Find every line in the entries that contains the string "collection", treating uppercase and lowercase as different, and copy each of those lines.

[RECORDS PROVIDED start]

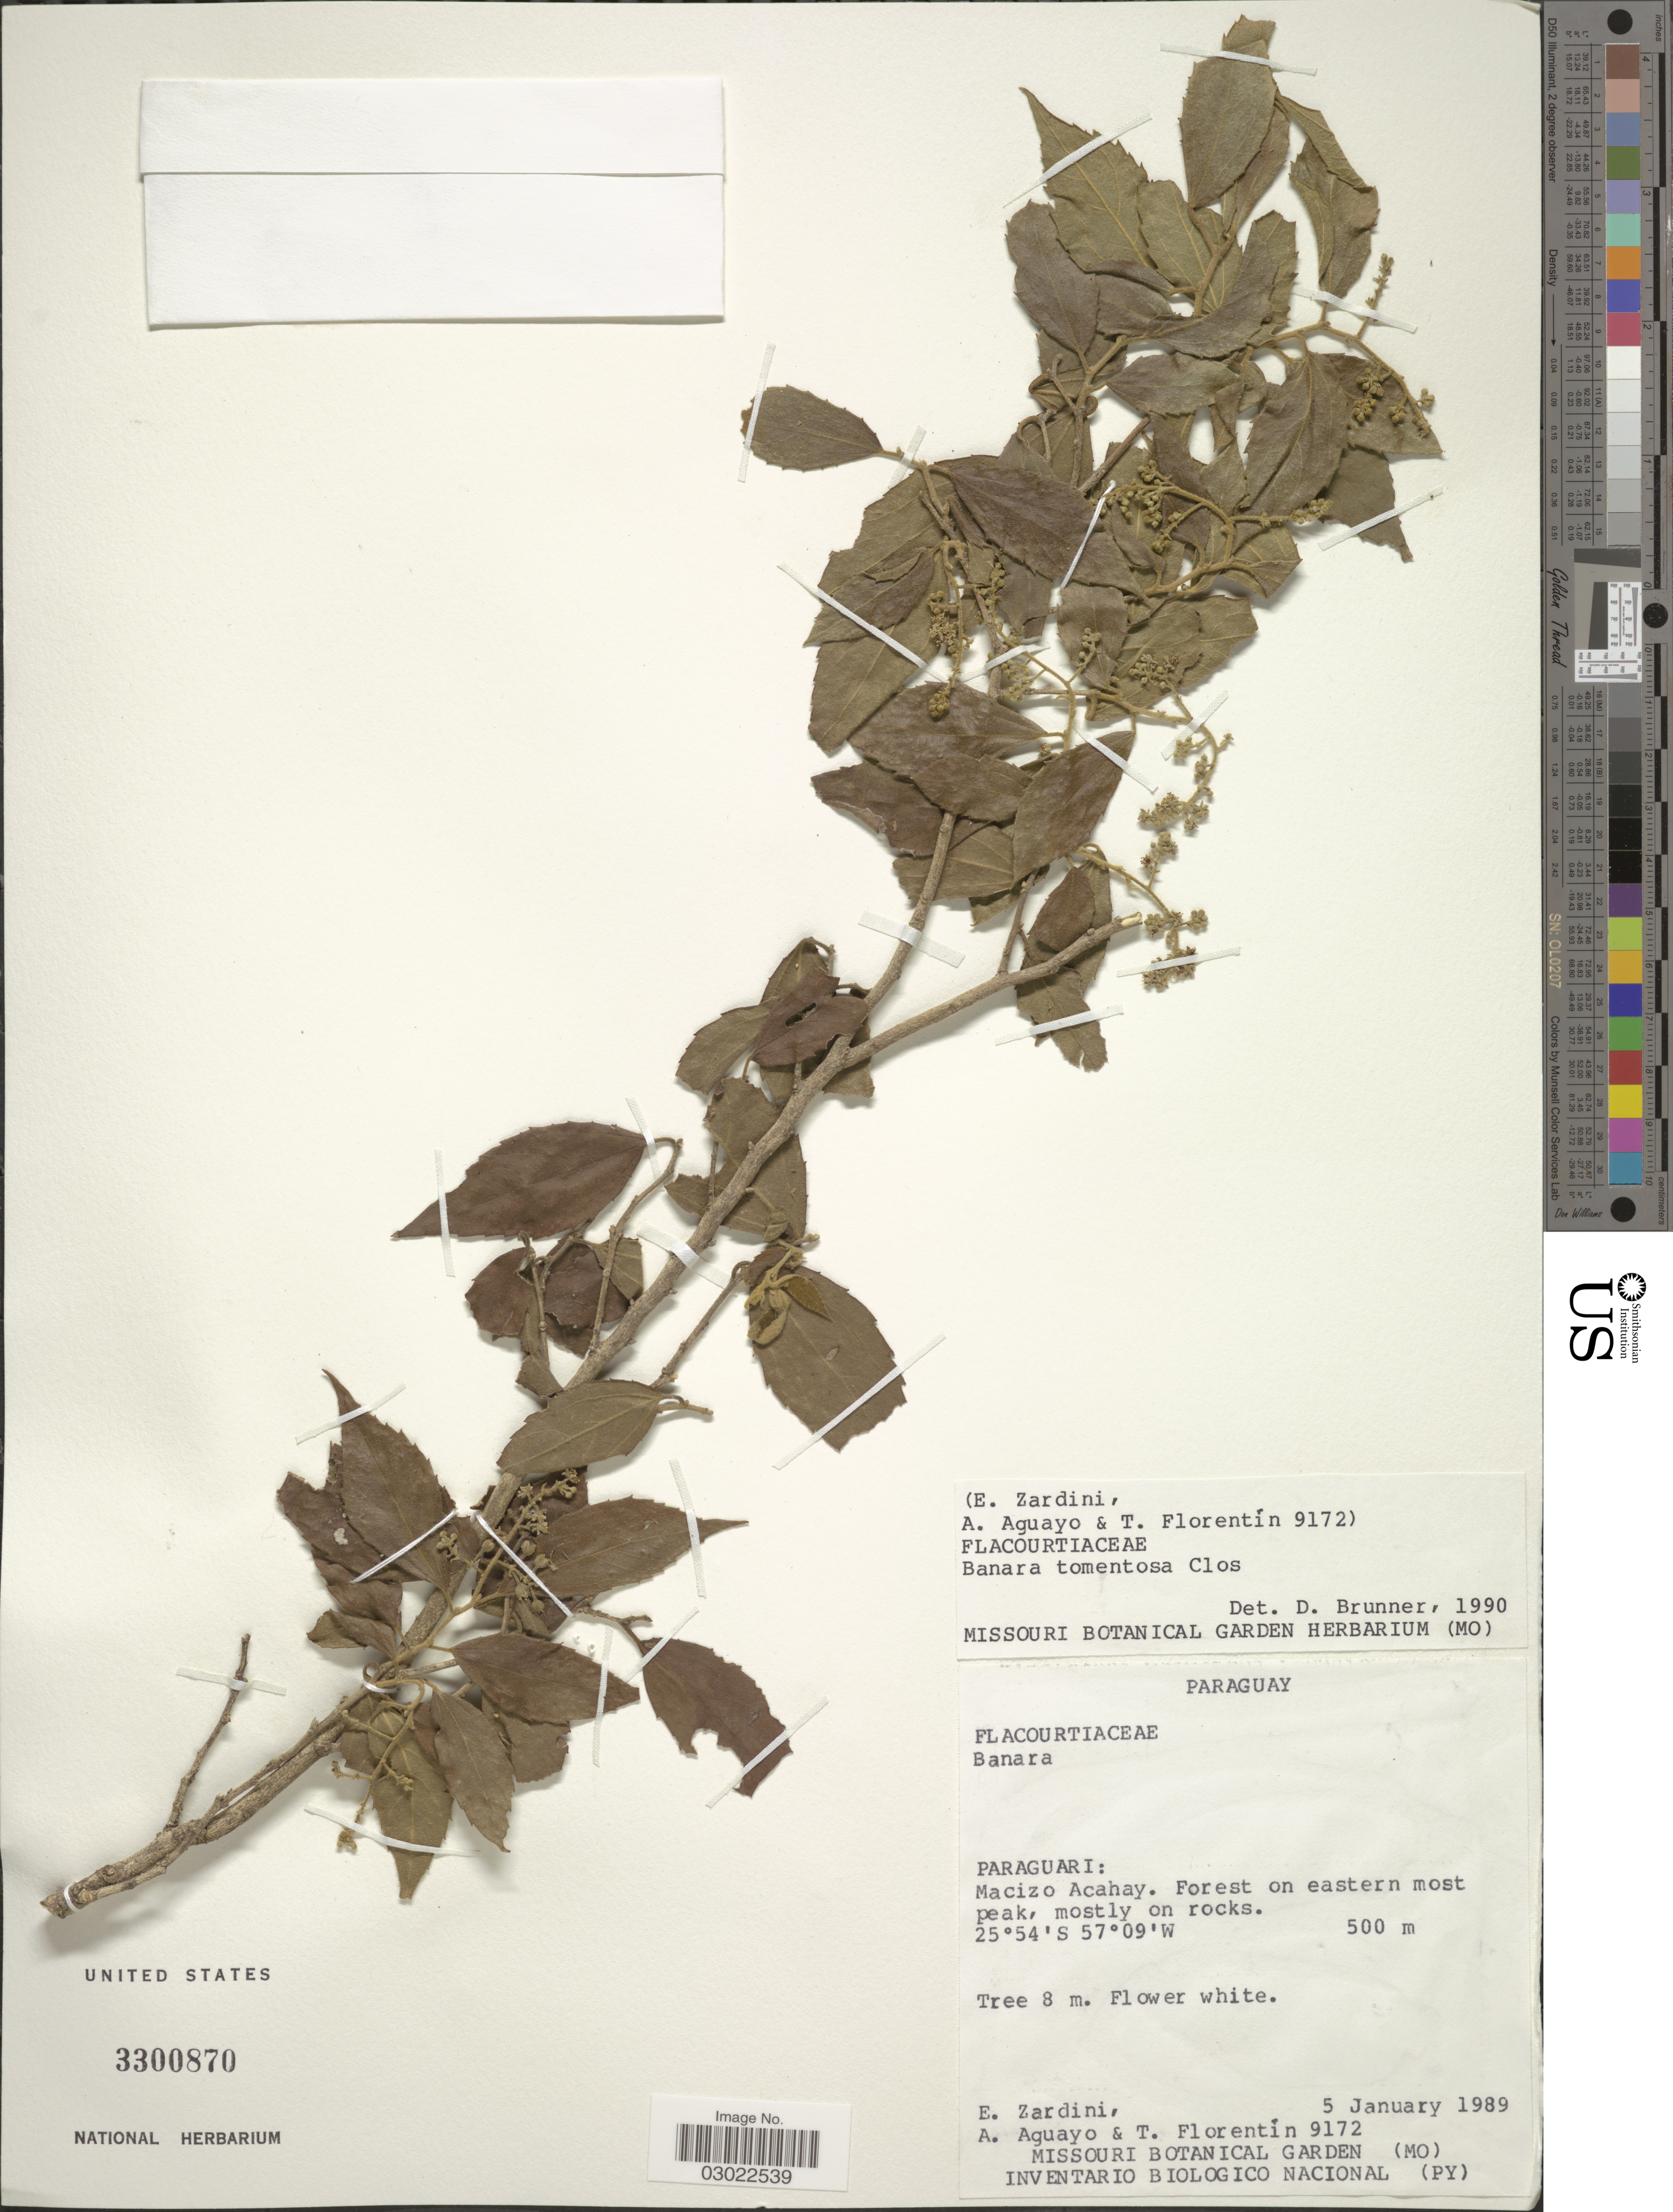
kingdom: Plantae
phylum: Tracheophyta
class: Magnoliopsida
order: Malpighiales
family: Salicaceae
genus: Banara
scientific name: Banara tomentosa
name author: Clos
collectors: E. Zardini, A. Aguayo & T. Florentin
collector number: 9172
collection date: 1989-01-05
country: Paraguay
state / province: Paraguari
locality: Macizo Acahay. Forest on eastern most peak.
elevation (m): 500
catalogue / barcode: US 3300870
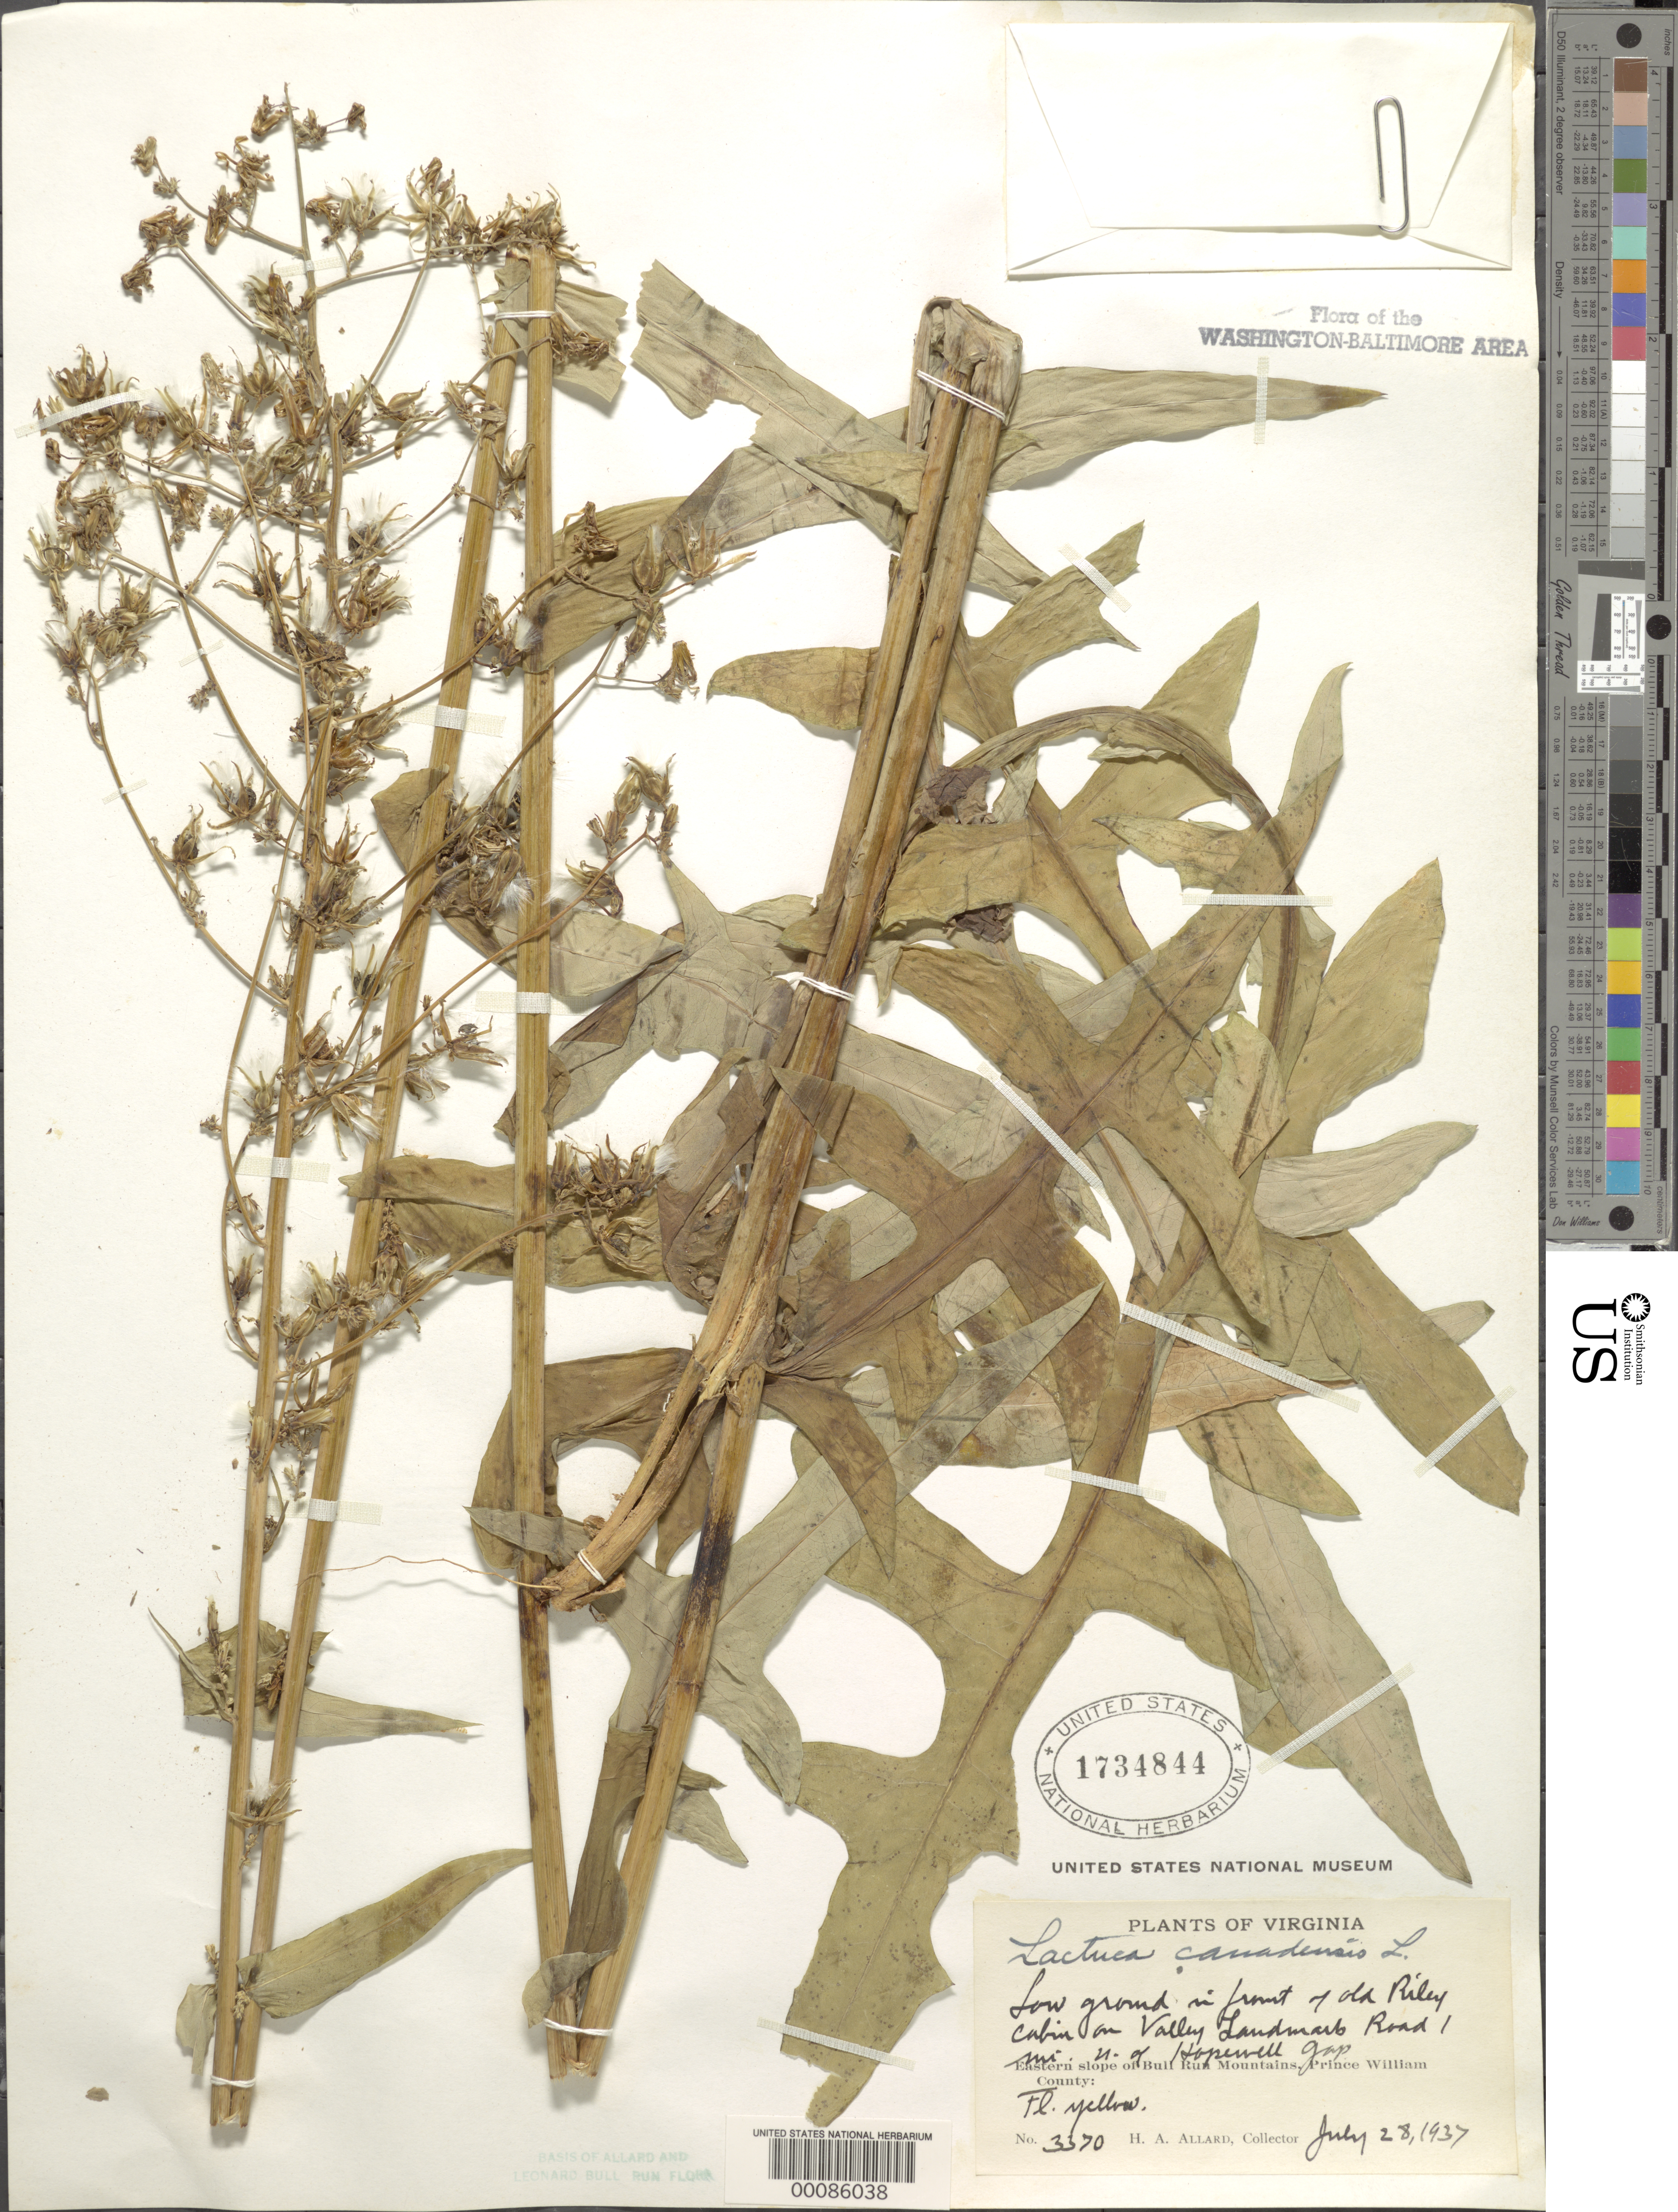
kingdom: Plantae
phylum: Tracheophyta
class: Magnoliopsida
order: Asterales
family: Asteraceae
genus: Lactuca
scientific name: Lactuca canadensis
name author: L.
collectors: H. A. Allard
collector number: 3370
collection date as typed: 28 Jul 1937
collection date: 1937-07-28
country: United States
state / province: Virginia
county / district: Prince William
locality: North of Hopewell Gap Valley Landmark Road eastern slope of Bull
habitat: Low ground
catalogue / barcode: US 1734844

[RECORDS PROVIDED end]

TASK SOLUTION:
collection date: 1989-01-05
collection date as typed: 28 Jul 1937
collection date: 1937-07-28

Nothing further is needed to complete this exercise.